Cursed User-Agents

#note#100DaysToOffload#web#tech#rant

Warning: This is a rather ranty post. I just needed a place to dump my emotions about this topic. Please take it with a grain of salt. :)

I'm currently fiddling around with User-Agents of Smart TVs, or more specifically HbbTV. Interpreting them is an absolute nightmare, so let me rant about interesting edge-cases I discovered along the way.

To set the mood: User-Agents in this field have a standardized format, yet many vendors seem to do their own thing, making it impossible to build one parser to rule them all.

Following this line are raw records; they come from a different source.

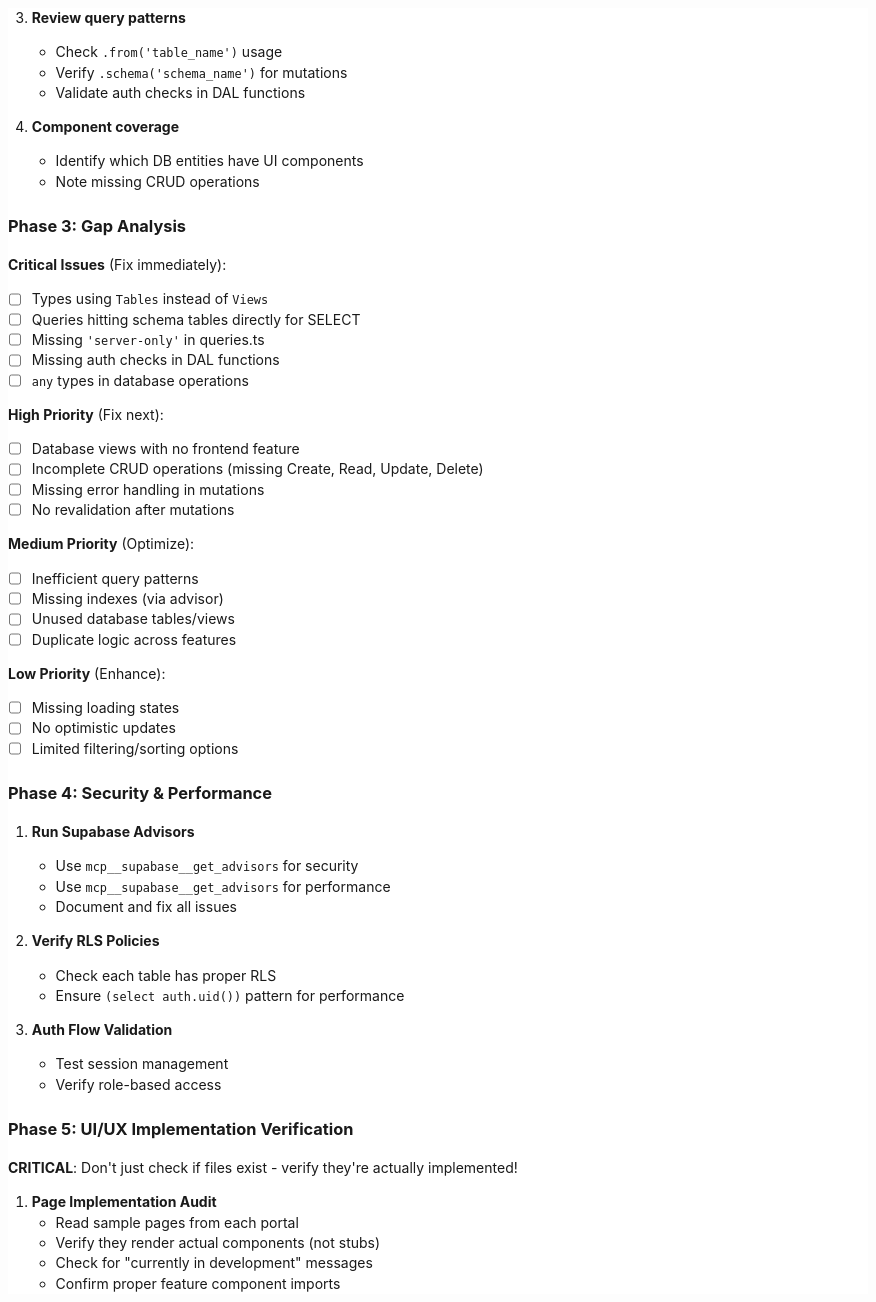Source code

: 3. **Review query patterns**
   - Check `.from('table_name')` usage
   - Verify `.schema('schema_name')` for mutations
   - Validate auth checks in DAL functions

4. **Component coverage**
   - Identify which DB entities have UI components
   - Note missing CRUD operations

### Phase 3: Gap Analysis

**Critical Issues** (Fix immediately):
- [ ] Types using `Tables` instead of `Views`
- [ ] Queries hitting schema tables directly for SELECT
- [ ] Missing `'server-only'` in queries.ts
- [ ] Missing auth checks in DAL functions
- [ ] `any` types in database operations

**High Priority** (Fix next):
- [ ] Database views with no frontend feature
- [ ] Incomplete CRUD operations (missing Create, Read, Update, Delete)
- [ ] Missing error handling in mutations
- [ ] No revalidation after mutations

**Medium Priority** (Optimize):
- [ ] Inefficient query patterns
- [ ] Missing indexes (via advisor)
- [ ] Unused database tables/views
- [ ] Duplicate logic across features

**Low Priority** (Enhance):
- [ ] Missing loading states
- [ ] No optimistic updates
- [ ] Limited filtering/sorting options

### Phase 4: Security & Performance

1. **Run Supabase Advisors**
   - Use `mcp__supabase__get_advisors` for security
   - Use `mcp__supabase__get_advisors` for performance
   - Document and fix all issues

2. **Verify RLS Policies**
   - Check each table has proper RLS
   - Ensure `(select auth.uid())` pattern for performance

3. **Auth Flow Validation**
   - Test session management
   - Verify role-based access

### Phase 5: UI/UX Implementation Verification

**CRITICAL**: Don't just check if files exist - verify they're actually implemented!

1. **Page Implementation Audit**
   - Read sample pages from each portal
   - Verify they render actual components (not stubs)
   - Check for "currently in development" messages
   - Confirm proper feature component imports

For reference, here's what the HbbTV section in a user agent SHOULD look like:

HbbTV/<version> (<capabilities>; <vendorName>; <modelName>; <softwareVersion>; [<hardwareVersion>]; <familyName>; <reserved>)

The "we'll update that later"

HbbTV/1.1.1 (; Loewe; MB180; 1.0; 1.0;) NetFront/4.1

1.0 for both software and hardware versions suspiciously looks like a working title. At least we get some information about the vendor and the model.

The Overcommitted

Mozilla/5.0 (Linux armv7l) AppleWebKit/537.36 (KHTML, like Gecko) Chrome/53.0.2785.143 Safari/537.36 OPR/40.0.2207.0 OMI/4.9.0.237.DOM3-OPT.245 Model/Vestel-MB211 VSTVB MB200 HbbTV/1.2.1 (; JVC; MB211; 3.19.4.2; _TV_NT72563_2017 SmartTvA/3.0.0

It's nice that we get a lot of information about the device, yet no one seemed to check if the string actually fits into storage.

The Lazy Boy

HbbTV/1.1.1 (;;;;;) Maple;2011

To be fair, this is one of the earliest HbbTV devices ever. No one knew that this technology would stand the test of time. Apparently not even Samsung.

Conclusion

I learned that building a generic parser for user agents isn't easy, especially if the devices you work with could be over a decade old.

One thing that all devices do seem to get right though is the presence of the HbbTV section in the User-Agent. I did not encounter a single device without it.

This is post 042 of #100DaysToOffload.